Erb’s Palsy and Shoulder Dystocia

Shoulder dystocia is a condition in which the baby’s shoulder becomes “stuck” on the mother’s pelvic bone during birth. Shoulder dystocia is treatable, but sometimes the delivering obstetrician uses an improper technique, damaging the brachial plexus and injuring the nerves that control the shoulder, arm, elbow, forearm, wrist and hand.

Shoulder dystocia is difficult to predict. Although many factors are correlated with an increased likelihood of shoulder dystocia — such as fetal macrosomia (a pre-birth weight of 9 pounds or over), maternal diabetes or obesity, gestation beyond 40 weeks, and a platypelliod or otherwise unusually shaped pelvis in the mother — the majority of women with those conditions deliver without shoulder dystocia. Usually, shoulder dystocia is caused not by a condition in the mother, but by the practical aspects of delivery. If the baby is in an unusual orientation during delivery, then, regardless of their size and regardless of the mother’s condition, their shoulder can become stuck on the pelvic bone.

Doctors, nurses and midwifes often can’t tell if a baby will develop shoulder dystocia before it happens. Once it happens, however,  doctors and midwives are trained to deal with it through a variety of methods, including by:

  • performing an episiotomy, in which a small incision is made to make more room for the baby;
  • the McRobert’s maneuver, in which the mother’s legs are flexed closely to her abdomen;
  • exerting pressure on the pubic bone;
  • intentionally breaking the newborn’s clavicle bone; or,
  • using  forceps or a vacuum to pull the child out.

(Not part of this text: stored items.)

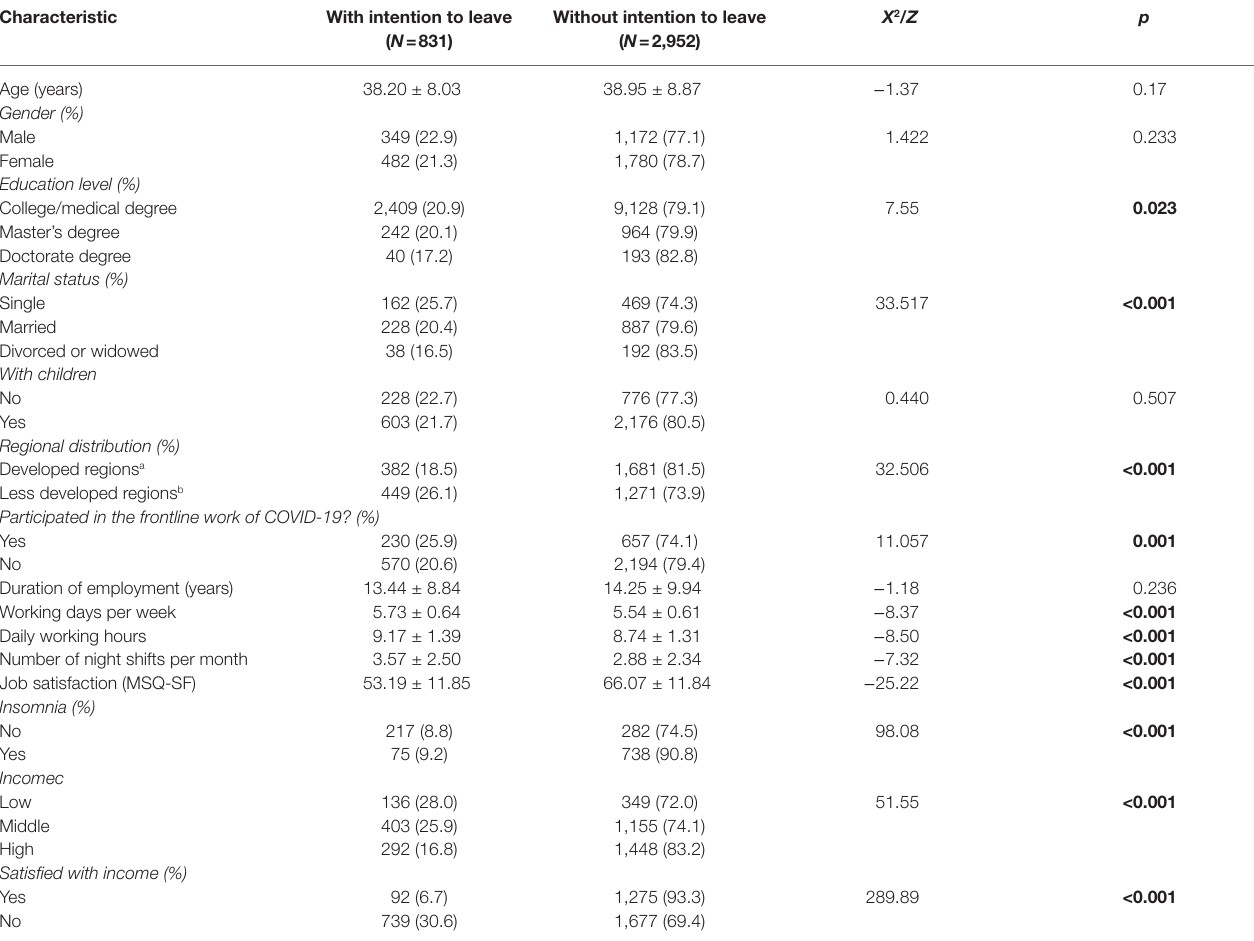
TABLE 2 | Comparison of socio-demographic characteristics and work-related factors between of psychiatrists with intention and without intention to leave. Characteristic With intention to leave Without intention to leave ( N = 831) ( N = 2,952)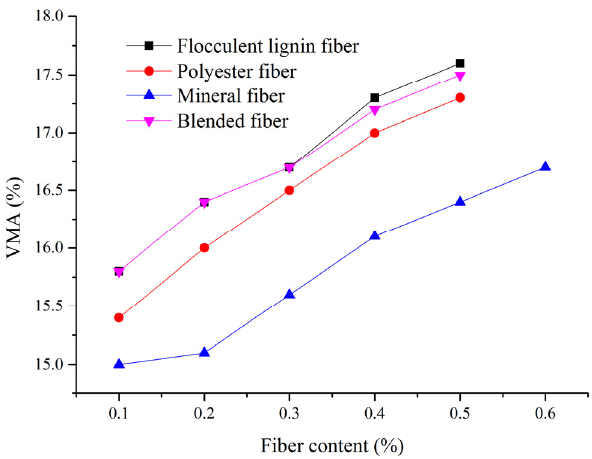
Figure 5. VMA of SMA specimens with four different fiber types.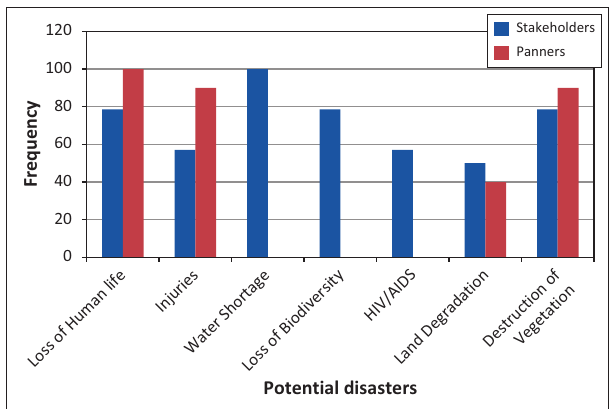
FIGURE 10: Potential disasters in Mzingwane District as perceived by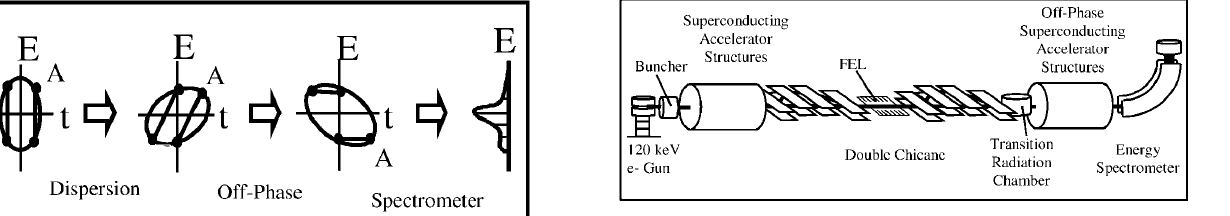
FIG. 2. Schematic diagram of part of the Stanford supercon- ducting accelerator bunch was alternately measured by off-phase acceleration and by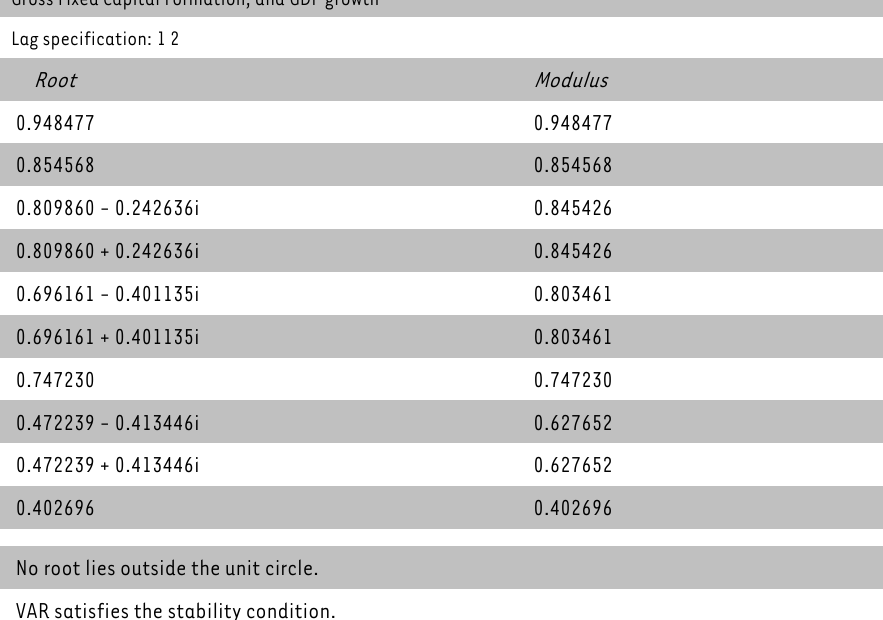
TABLE 4: Roots of characteristic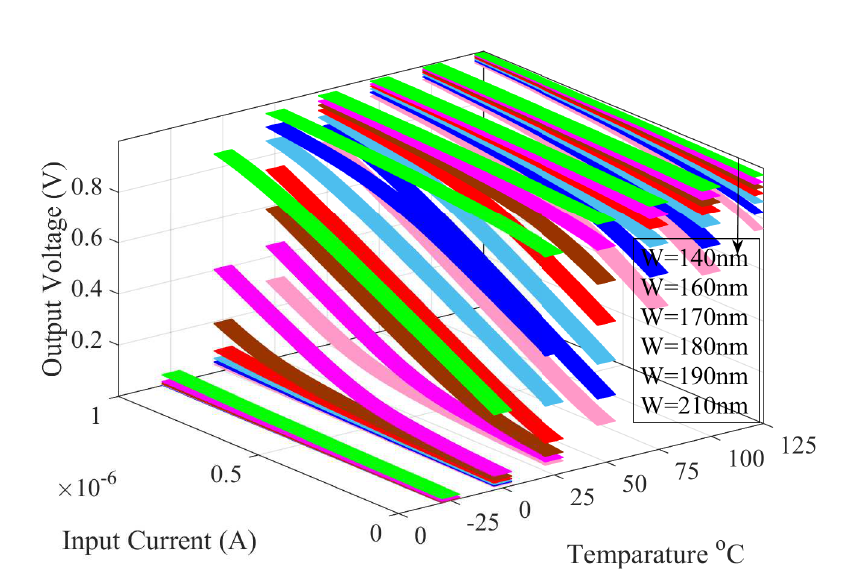
Figure 7. Tuning of the sensor circuit using the M5 transistor.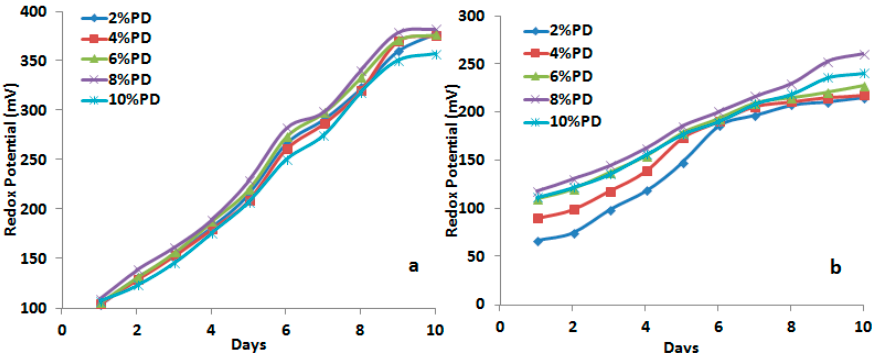
Figure 6. Variation of redox potential during bio-leaching of PCB at the different solid-liquid ratios, 308 K and pH 2.0 [( a ) bacterial leaching; ( b ) fungal leaching].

The are two common types of medical malpractice that happen while treating shoulder dystocia.

Sometimes, the shoulder dystocia isn’t recognized and treated quickly enough, leading to hypoxia, oxygen deprivation, fetal distress, and brain damage.

Other times, the shoulder dystocia is treated with too much force or an improper technique, which can breaking the baby’s neck, injure the baby’s spinal cord, or, more commonly, damaging the brachial plexus and causing the nerve injuries that lead to Erb’s Palsy.

Thus, in a birth injury lawsuit alleging malpractice relating to shoulder dystocia, the case will often be decided by reviewing how quickly the hospital acted and if the delivering doctor used their technique correctly.